“But I don’t want to go among mad people,” Alice remarked.
“Oh, you can’t help that,” said the Cat: “we’re all mad here. I’m mad. You’re mad.”
This is of course from the “Pig and Pepper” chapter of Alice’s Adventures in Wonderland, the high point of – of – let’s say – English literature – too weak, too weak – so – Western civilization.
Alice has a point, doesn’t she? Many fine readers agree with her, and try to minimize their time among the lunatics. We could come up with a long list of outstanding works of literature for those readers to avoid. Other readers sympathize more with the Cheshire Cat and find more truth in the fiction of Franz Kafka or the poetry of William Blake. Or perhaps just a rarer truth.
Sane and insane, sense and nonsense. I fear these are the categories of someone with a strong taste for nonsense. What are some alternatives?
“Explain all that,” said the Mock Turtle.
“No, no! The adventures first,” said the Gryphon in an impatient tone: “explanations take such a dreadful time.” (Ch. X, “The Lobster Quadrille”)
The Gryphon is the ideal reader for Stevenson and Conrad, while the Mock Turtle is likely a fan of Trollope and Eliot. The adventure novel versus the domestic novel, both terms broadly defined. The gender difference I noticed yesterday may now be explained a bit. Is anyone surprised that more of the great women writers of the time wrote about settings (public or private) and problems involving women? Some of the great writers I have dropped into the adventure category were able to ingeniously contrive novels with no women characters at all.
A related category might be fluid versus static, novels with more scenes of movement versus those with more conversation or thought. Trollope’s most common strategy is to write scenes with varying combinations of characters. They are rarely required to do much, and the story advances through their conversation and reflection. Victor Hugo’s novels are always in motion. The precise details of space and position are essential – where is Jean Valjean in relation to the pickpocket? Pride and Prejudice is static, Mansfield Park is fluid, relative to each other. Both are domestic novels.

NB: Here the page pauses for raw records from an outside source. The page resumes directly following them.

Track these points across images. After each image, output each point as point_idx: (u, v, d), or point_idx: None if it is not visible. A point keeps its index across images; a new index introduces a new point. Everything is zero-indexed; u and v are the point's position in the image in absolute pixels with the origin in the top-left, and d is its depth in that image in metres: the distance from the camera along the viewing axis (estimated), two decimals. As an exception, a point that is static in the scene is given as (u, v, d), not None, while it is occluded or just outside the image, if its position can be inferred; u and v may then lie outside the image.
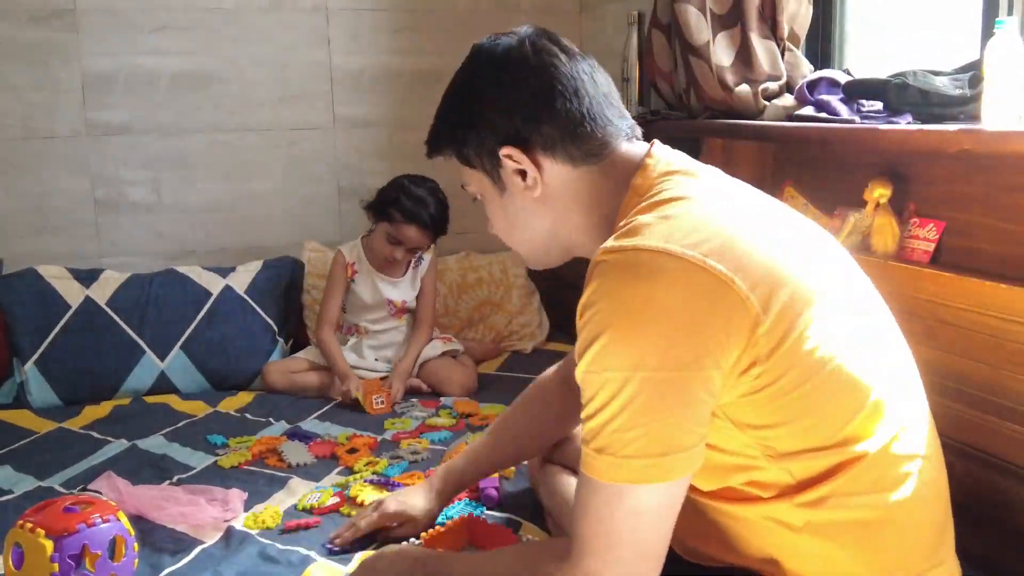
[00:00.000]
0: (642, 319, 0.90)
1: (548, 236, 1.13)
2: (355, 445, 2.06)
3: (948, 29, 2.01)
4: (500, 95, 1.08)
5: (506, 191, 1.11)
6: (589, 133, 1.07)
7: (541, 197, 1.09)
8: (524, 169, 1.07)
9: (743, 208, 1.04)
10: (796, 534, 0.99)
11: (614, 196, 1.07)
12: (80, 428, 2.24)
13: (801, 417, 0.96)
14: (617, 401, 0.91)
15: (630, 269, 0.93)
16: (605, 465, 0.93)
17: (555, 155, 1.07)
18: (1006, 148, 1.35)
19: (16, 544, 1.39)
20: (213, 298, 2.62)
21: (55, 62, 2.70)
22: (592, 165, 1.08)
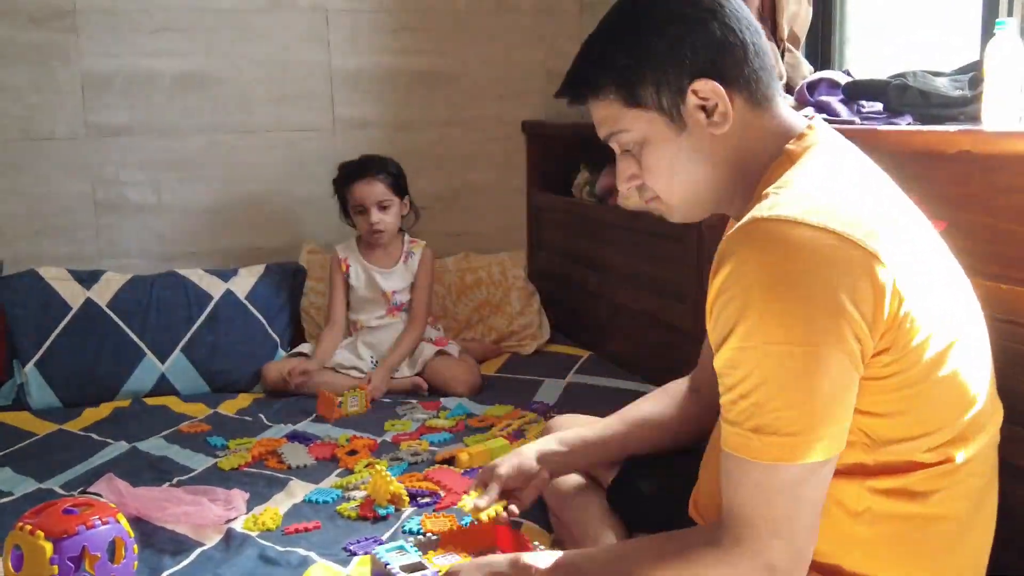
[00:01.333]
0: (786, 292, 0.89)
1: (711, 182, 1.08)
2: (355, 447, 2.06)
3: (948, 30, 2.01)
4: (689, 30, 1.03)
5: (685, 130, 1.05)
6: (768, 69, 1.06)
7: (721, 135, 1.04)
8: (708, 105, 1.04)
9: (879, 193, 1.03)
10: (851, 518, 0.99)
11: (769, 152, 1.05)
12: (80, 430, 2.24)
13: (913, 411, 0.96)
14: (770, 381, 0.90)
15: (771, 242, 0.91)
16: (764, 445, 0.91)
17: (741, 90, 1.04)
18: (1006, 149, 1.35)
19: (16, 546, 1.38)
20: (214, 301, 2.61)
21: (55, 63, 2.70)
22: (765, 109, 1.06)
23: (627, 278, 2.60)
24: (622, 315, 2.65)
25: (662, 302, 2.39)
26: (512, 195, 3.21)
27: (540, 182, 3.15)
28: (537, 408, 2.32)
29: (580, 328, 2.94)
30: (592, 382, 2.49)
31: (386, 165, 2.59)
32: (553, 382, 2.51)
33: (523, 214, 3.23)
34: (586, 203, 2.83)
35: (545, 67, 3.14)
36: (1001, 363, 1.37)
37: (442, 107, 3.08)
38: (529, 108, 3.14)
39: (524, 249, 3.18)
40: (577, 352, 2.77)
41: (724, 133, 1.05)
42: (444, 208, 3.14)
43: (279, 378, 2.47)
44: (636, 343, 2.61)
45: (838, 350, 0.90)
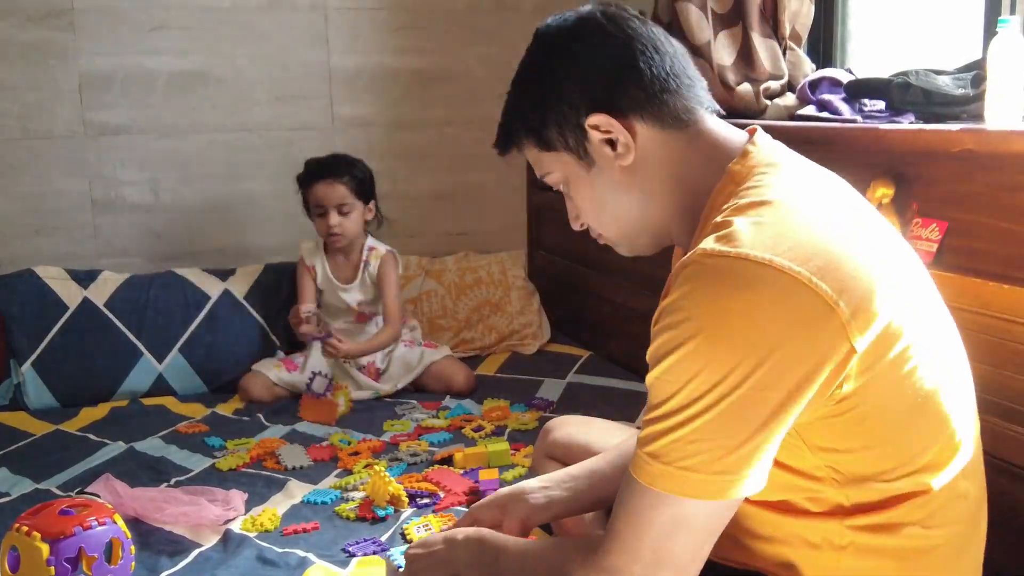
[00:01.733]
0: (737, 332, 0.85)
1: (638, 214, 1.06)
2: (358, 448, 2.05)
3: (950, 28, 2.01)
4: (578, 63, 1.03)
5: (594, 165, 1.04)
6: (675, 91, 1.02)
7: (632, 166, 1.03)
8: (613, 137, 1.02)
9: (845, 215, 0.97)
10: (837, 552, 0.96)
11: (705, 176, 1.01)
12: (77, 430, 2.23)
13: (879, 444, 0.92)
14: (689, 410, 0.86)
15: (731, 278, 0.86)
16: (656, 472, 0.88)
17: (643, 117, 1.01)
18: (1009, 148, 1.35)
19: (12, 547, 1.38)
20: (212, 301, 2.61)
21: (52, 62, 2.69)
22: (680, 131, 1.03)
23: (627, 278, 2.59)
24: (622, 315, 2.64)
25: (662, 302, 2.38)
26: (512, 195, 3.20)
27: (540, 182, 3.13)
28: (538, 404, 2.32)
29: (580, 328, 2.93)
30: (592, 382, 2.49)
31: (352, 167, 2.50)
32: (553, 382, 2.51)
33: (523, 214, 3.22)
34: (586, 203, 2.82)
35: (545, 66, 3.13)
36: (1002, 363, 1.37)
37: (442, 107, 3.07)
38: (529, 107, 3.13)
39: (524, 249, 3.17)
40: (577, 352, 2.76)
41: (634, 164, 1.02)
42: (444, 208, 3.13)
43: (267, 395, 2.44)
44: (636, 343, 2.60)
45: (776, 398, 0.85)
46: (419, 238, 3.09)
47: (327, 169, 2.48)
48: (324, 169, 2.48)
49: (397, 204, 3.03)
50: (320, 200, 2.47)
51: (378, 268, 2.55)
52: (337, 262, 2.57)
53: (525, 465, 1.90)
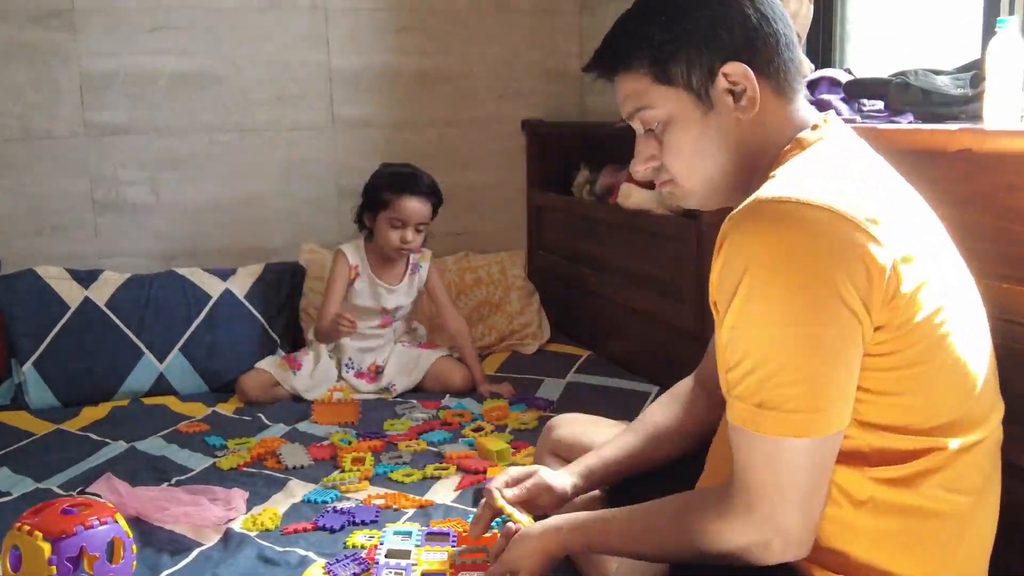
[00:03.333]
0: (794, 273, 0.91)
1: (729, 169, 1.08)
2: (358, 448, 2.06)
3: (949, 28, 2.01)
4: (728, 12, 1.05)
5: (711, 111, 1.06)
6: (797, 64, 1.07)
7: (746, 121, 1.06)
8: (739, 89, 1.05)
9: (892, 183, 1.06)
10: (855, 508, 1.00)
11: (781, 143, 1.06)
12: (78, 429, 2.23)
13: (906, 393, 0.97)
14: (776, 354, 0.92)
15: (782, 219, 0.92)
16: (770, 420, 0.93)
17: (769, 79, 1.06)
18: (1008, 147, 1.35)
19: (14, 547, 1.38)
20: (213, 301, 2.61)
21: (53, 62, 2.69)
22: (789, 100, 1.07)
23: (627, 278, 2.60)
24: (622, 315, 2.64)
25: (662, 302, 2.39)
26: (512, 195, 3.20)
27: (540, 181, 3.15)
28: (539, 404, 2.32)
29: (580, 328, 2.93)
30: (592, 381, 2.49)
31: (436, 186, 2.49)
32: (553, 381, 2.51)
33: (523, 214, 3.23)
34: (586, 202, 2.82)
35: (545, 67, 3.14)
36: (1002, 362, 1.37)
37: (442, 107, 3.08)
38: (529, 107, 3.13)
39: (524, 248, 3.18)
40: (577, 351, 2.76)
41: (750, 119, 1.06)
42: (444, 208, 3.12)
43: (265, 396, 2.43)
44: (636, 343, 2.61)
45: (836, 328, 0.91)
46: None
47: (419, 185, 2.44)
48: (416, 184, 2.44)
49: (397, 204, 3.03)
50: (406, 215, 2.42)
51: (427, 272, 2.56)
52: (384, 268, 2.54)
53: (526, 465, 1.90)
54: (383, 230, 2.46)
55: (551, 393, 2.42)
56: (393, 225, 2.44)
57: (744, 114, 1.05)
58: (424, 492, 1.82)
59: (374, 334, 2.56)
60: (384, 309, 2.54)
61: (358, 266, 2.53)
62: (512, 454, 1.97)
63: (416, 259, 2.56)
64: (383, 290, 2.53)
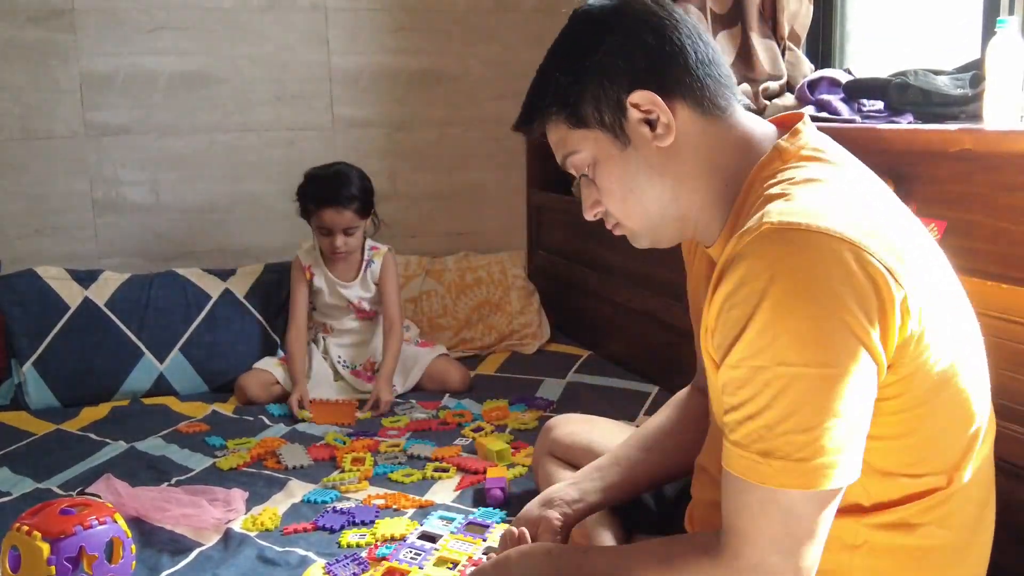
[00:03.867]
0: (812, 310, 0.84)
1: (667, 201, 1.03)
2: (354, 447, 2.06)
3: (949, 28, 2.01)
4: (625, 39, 1.00)
5: (629, 145, 1.01)
6: (715, 78, 1.01)
7: (669, 148, 1.00)
8: (652, 117, 1.00)
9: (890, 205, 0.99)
10: (849, 551, 0.97)
11: (740, 164, 1.01)
12: (78, 430, 2.23)
13: (910, 434, 0.93)
14: (786, 398, 0.85)
15: (798, 251, 0.85)
16: (773, 470, 0.87)
17: (685, 99, 1.00)
18: (1007, 147, 1.35)
19: (13, 547, 1.38)
20: (212, 301, 2.61)
21: (53, 62, 2.69)
22: (718, 118, 1.01)
23: (627, 278, 2.60)
24: (622, 315, 2.64)
25: (662, 302, 2.39)
26: (512, 195, 3.20)
27: (540, 181, 3.15)
28: (539, 404, 2.32)
29: (580, 327, 2.93)
30: (592, 381, 2.49)
31: (354, 189, 2.43)
32: (553, 381, 2.51)
33: (523, 213, 3.23)
34: (586, 202, 2.82)
35: (545, 66, 3.13)
36: (1001, 362, 1.37)
37: (442, 106, 3.08)
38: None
39: (524, 248, 3.17)
40: (577, 351, 2.76)
41: (672, 146, 1.00)
42: (444, 208, 3.14)
43: (264, 395, 2.43)
44: (636, 343, 2.61)
45: (855, 373, 0.85)
46: (419, 238, 3.10)
47: (335, 195, 2.41)
48: (332, 195, 2.41)
49: (397, 204, 3.03)
50: (327, 225, 2.43)
51: (380, 267, 2.56)
52: (337, 267, 2.55)
53: (526, 464, 1.90)
54: (316, 236, 2.50)
55: (551, 393, 2.42)
56: (321, 232, 2.46)
57: (662, 142, 1.00)
58: (424, 492, 1.82)
59: (353, 328, 2.57)
60: (350, 304, 2.55)
61: (311, 266, 2.55)
62: (512, 454, 1.97)
63: (370, 255, 2.56)
64: (340, 287, 2.55)
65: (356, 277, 2.56)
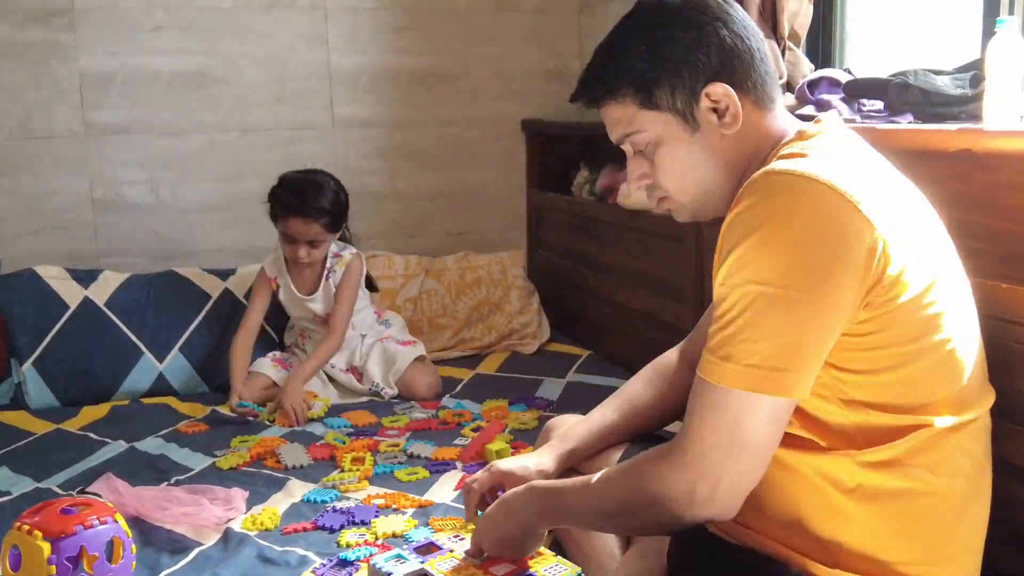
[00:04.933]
0: (790, 240, 0.95)
1: (720, 180, 1.14)
2: (353, 447, 2.06)
3: (949, 28, 2.01)
4: (704, 35, 1.10)
5: (698, 130, 1.11)
6: (772, 75, 1.14)
7: (734, 136, 1.11)
8: (721, 107, 1.10)
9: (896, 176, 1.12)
10: (844, 496, 1.01)
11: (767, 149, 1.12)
12: (78, 429, 2.23)
13: (889, 371, 1.00)
14: (751, 312, 0.95)
15: (787, 191, 0.97)
16: (728, 372, 0.96)
17: (748, 93, 1.11)
18: (1007, 147, 1.35)
19: (13, 546, 1.38)
20: (212, 301, 2.61)
21: (53, 62, 2.69)
22: (769, 110, 1.14)
23: (627, 277, 2.60)
24: (622, 314, 2.64)
25: (662, 302, 2.39)
26: (512, 194, 3.21)
27: (540, 181, 3.15)
28: (539, 404, 2.32)
29: (580, 327, 2.93)
30: (592, 381, 2.49)
31: (326, 201, 2.36)
32: (553, 381, 2.51)
33: (523, 213, 3.23)
34: (586, 202, 2.82)
35: (544, 66, 3.14)
36: (1001, 362, 1.37)
37: (442, 106, 3.08)
38: (529, 107, 3.13)
39: (524, 248, 3.18)
40: (577, 351, 2.77)
41: (735, 134, 1.11)
42: (444, 208, 3.14)
43: (258, 398, 2.39)
44: (636, 342, 2.61)
45: (822, 300, 0.94)
46: (419, 238, 3.10)
47: (304, 205, 2.34)
48: (301, 205, 2.34)
49: (397, 205, 3.04)
50: (292, 234, 2.37)
51: (341, 275, 2.48)
52: (301, 274, 2.50)
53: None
54: (281, 242, 2.44)
55: (551, 393, 2.42)
56: (285, 240, 2.41)
57: (728, 130, 1.11)
58: (424, 492, 1.82)
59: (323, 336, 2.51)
60: (316, 316, 2.52)
61: (276, 278, 2.51)
62: (512, 454, 1.97)
63: (332, 263, 2.49)
64: (303, 299, 2.50)
65: (318, 289, 2.49)
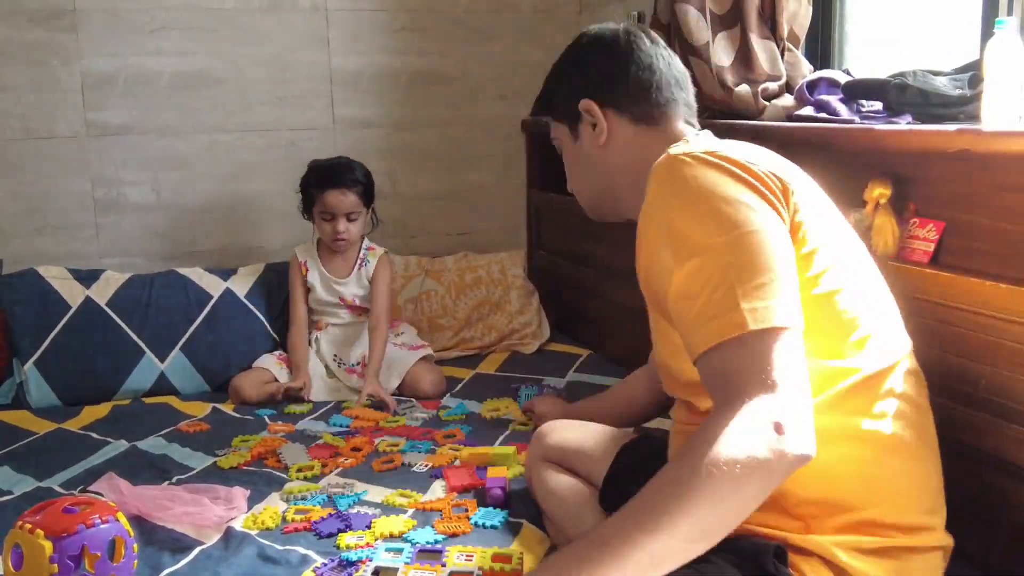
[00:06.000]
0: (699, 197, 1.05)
1: (603, 185, 1.37)
2: (356, 444, 2.06)
3: (948, 29, 2.01)
4: (588, 61, 1.36)
5: (579, 139, 1.36)
6: (652, 100, 1.32)
7: (604, 146, 1.33)
8: (595, 122, 1.32)
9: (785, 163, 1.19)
10: None
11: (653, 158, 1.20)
12: (79, 429, 2.24)
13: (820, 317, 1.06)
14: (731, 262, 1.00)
15: (691, 166, 1.08)
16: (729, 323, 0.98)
17: (620, 112, 1.32)
18: (1006, 148, 1.35)
19: (16, 545, 1.38)
20: (214, 300, 2.61)
21: (55, 62, 2.70)
22: (648, 127, 1.32)
23: (627, 277, 2.58)
24: (622, 314, 2.65)
25: (662, 301, 2.39)
26: (512, 194, 3.21)
27: (540, 181, 3.15)
28: (548, 391, 2.35)
29: (580, 327, 2.94)
30: (592, 380, 2.49)
31: (358, 174, 2.53)
32: (553, 381, 2.51)
33: (523, 213, 3.23)
34: (586, 202, 2.83)
35: (545, 67, 3.11)
36: (1001, 362, 1.37)
37: (442, 107, 3.08)
38: (529, 107, 3.13)
39: (524, 248, 3.18)
40: (577, 351, 2.77)
41: (606, 144, 1.33)
42: (444, 208, 3.14)
43: (257, 394, 2.42)
44: (636, 342, 2.60)
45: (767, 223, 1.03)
46: (419, 238, 3.11)
47: (339, 176, 2.50)
48: (336, 177, 2.49)
49: (397, 204, 3.04)
50: (331, 207, 2.50)
51: (375, 267, 2.58)
52: (333, 261, 2.59)
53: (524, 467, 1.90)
54: (318, 224, 2.56)
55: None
56: (324, 218, 2.52)
57: (598, 140, 1.33)
58: (424, 491, 1.82)
59: (344, 324, 2.60)
60: (343, 299, 2.58)
61: (306, 262, 2.60)
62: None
63: (366, 254, 2.60)
64: (334, 282, 2.59)
65: (350, 274, 2.58)
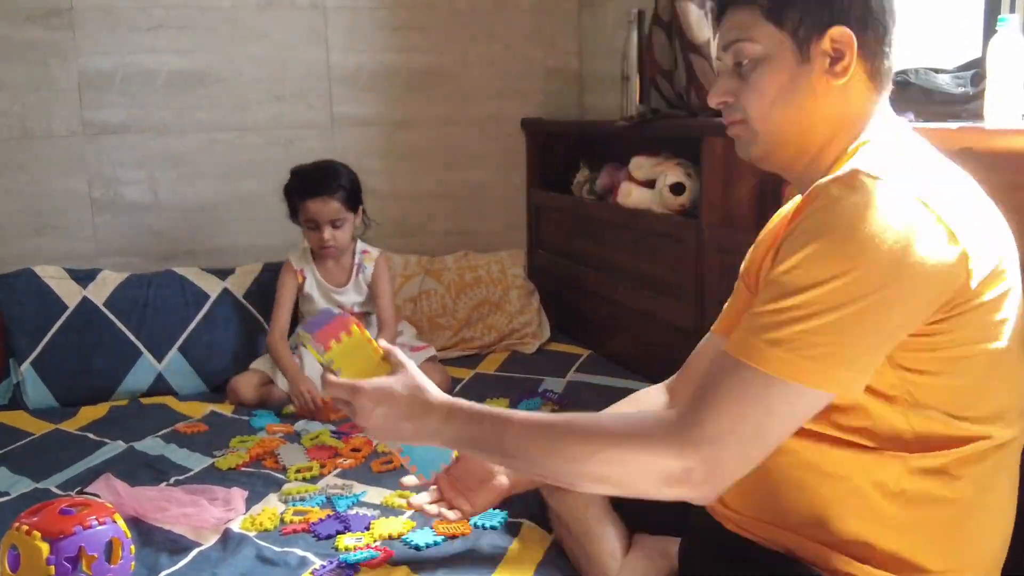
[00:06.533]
0: (876, 246, 0.91)
1: (805, 126, 1.10)
2: (357, 445, 2.05)
3: (950, 27, 2.01)
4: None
5: (806, 64, 1.07)
6: (891, 60, 1.11)
7: (838, 89, 1.08)
8: (837, 55, 1.07)
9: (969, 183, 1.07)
10: (887, 499, 1.00)
11: (859, 128, 1.09)
12: (77, 429, 2.23)
13: (954, 376, 0.98)
14: (822, 305, 0.91)
15: (874, 193, 0.93)
16: (774, 357, 0.92)
17: (866, 59, 1.08)
18: (1009, 146, 1.35)
19: (12, 546, 1.38)
20: (211, 300, 2.61)
21: (52, 61, 2.69)
22: (875, 89, 1.10)
23: (627, 277, 2.59)
24: (622, 314, 2.64)
25: (662, 301, 2.38)
26: (512, 193, 3.20)
27: (540, 180, 3.15)
28: (549, 396, 2.33)
29: (580, 327, 2.93)
30: (592, 380, 2.49)
31: (341, 179, 2.44)
32: (553, 381, 2.51)
33: (523, 212, 3.22)
34: (586, 201, 2.82)
35: (545, 65, 3.13)
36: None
37: (441, 105, 3.07)
38: (529, 106, 3.13)
39: (524, 247, 3.17)
40: (577, 351, 2.76)
41: (836, 87, 1.07)
42: (444, 208, 3.13)
43: (253, 396, 2.41)
44: (636, 342, 2.60)
45: (885, 308, 0.91)
46: (419, 238, 3.10)
47: (319, 184, 2.41)
48: (316, 184, 2.42)
49: (397, 204, 3.03)
50: (313, 216, 2.42)
51: (374, 269, 2.55)
52: (328, 267, 2.54)
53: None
54: (305, 232, 2.49)
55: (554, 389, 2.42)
56: (309, 227, 2.45)
57: (834, 79, 1.07)
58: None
59: None
60: (342, 306, 2.54)
61: (303, 270, 2.53)
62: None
63: (361, 259, 2.55)
64: (332, 291, 2.53)
65: (348, 282, 2.54)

The grand old split is between the picturesque and the sublime. My thoughts on the sublime can be found in the usual place, in a piece on Little House on the Prairie. Novels in the nonsense category like the Alice books try to reach the sublime by means of the ridiculous, which tames the sense of fear inherent in the sublime. Sensible books like Adam Bede or Dubliners move gradually towards surprising and sublime moments; crazy novels like Salammbô or The Toilers of the Sea sometimes attempt to maintain a sense of the sublime over the course of an entire book, which is impossible but thrilling to try.
What do I have, four binary categories? Now I can construct a four-dimensional grid and map every book onto it, like Kellogg’s does with the sweetness and crunchiness and mouthfeel of breakfast cereals. Readers can then match themselves to books in their quadrant. A fair amount of book blogging is not much more than this, honestly. I do it a lot, although unconsciously or automatically, not like here – I hope not like here – although in another sense my case is not so useful, since I like everything, although I do lean sublime-wards.
Anyway, none of this has anything to do with why or how or whether a book is any good.